Ash shrugged. So that was what the words on the front page had said. “I suspect we are about to discover that.” He put his hands on the arms of his seat, readying himself. It may have been a dry philosophical text of intellectual import, but it was his brother’s dry philosophical text. He was not going to think about the juxtaposition of her full lips and the words of chastity. He was not going to make some juvenile witticism.

“‘Chapter One,’” Margaret read. “‘Entitled: Chastity is hard.’”

Ash sniggered despite himself.
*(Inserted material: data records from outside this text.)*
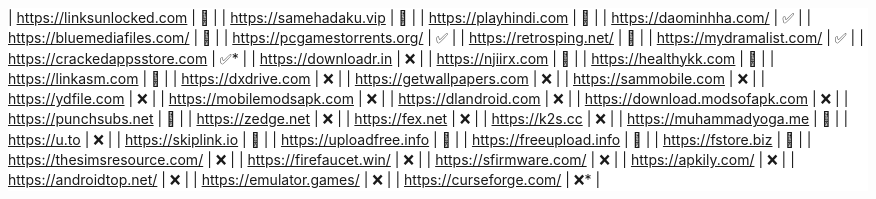 |         https://linksunlocked.com          |   🛑   | 
|           https://samehadaku.vip           |   🛑   | 
|           https://playhindi.com            |   🛑   |
|           https://daominhha.com/           |   ✅    |
|        https://bluemediafiles.com/         |   🛑   | 
|        https://pcgamestorrents.org/        |   ✅    |
|          https://retrosping.net/           |   🛑   | 
|          https://mydramalist.com/          |   ✅    | 
|        https://crackedappsstore.com        |   ✅*   |
|            https://downloadr.in            |   ❌    |
|             https://njiirx.com             |   🛑   | 
|           https://healthykk.com            |   🛑   | 
|            https://linkasm.com             |   🛑   | 
|            https://dxdrive.com             |   ❌    |
|         https://getwallpapers.com          |   ❌    |
|           https://sammobile.com            |   ❌    |
|             https://ydfile.com             |   ❌    |
|         https://mobilemodsapk.com          |   ❌    |
|           https://dlandroid.com            |   ❌    |
|       https://download.modsofapk.com       |   ❌    |
|           https://punchsubs.net            |   🛑   | 
|             https://zedge.net              |   ❌    |
|              https://fex.net               |   ❌    |
|               https://k2s.cc               |   ❌    |
|          https://muhammadyoga.me           |   🛑   | 
|                https://u.to                |   ❌    |
|            https://skiplink.io             |   🛑   | 
|          https://uploadfree.info           |   🛑   | 
|          https://freeupload.info           |   🛑   | 
|             https://fstore.biz             |   🛑   | 
|        https://thesimsresource.com/        |   ❌    | 
|          https://firefaucet.win/           |   ❌    |
|           https://sfirmware.com/           |   ❌    |
|            https://apkily.com/             |   ❌    |
|          https://androidtop.net/           |   ❌    |
|          https://emulator.games/           |   ❌    |
|          https://curseforge.com/           |   ❌*   |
So much for keeping his juvenile thoughts at bay. “Yes,” he murmured. “Hard is usually how I find myself after an unfortunate bout with chastity.”

She flicked a glance at him, her lips curving upwards in amusement, and then she shook her head and read once more. “‘Too often, moralists stress the need for upright behavior. But this emphasis is often impractical in its effect. When a man fails to meet one overly rigorous standard, his usual reaction is to give up on all of them.’”

With the words spoken aloud, Mark’s book wasn’t hard to follow. In fact, it even made sense. Ash nodded, and Margaret went on.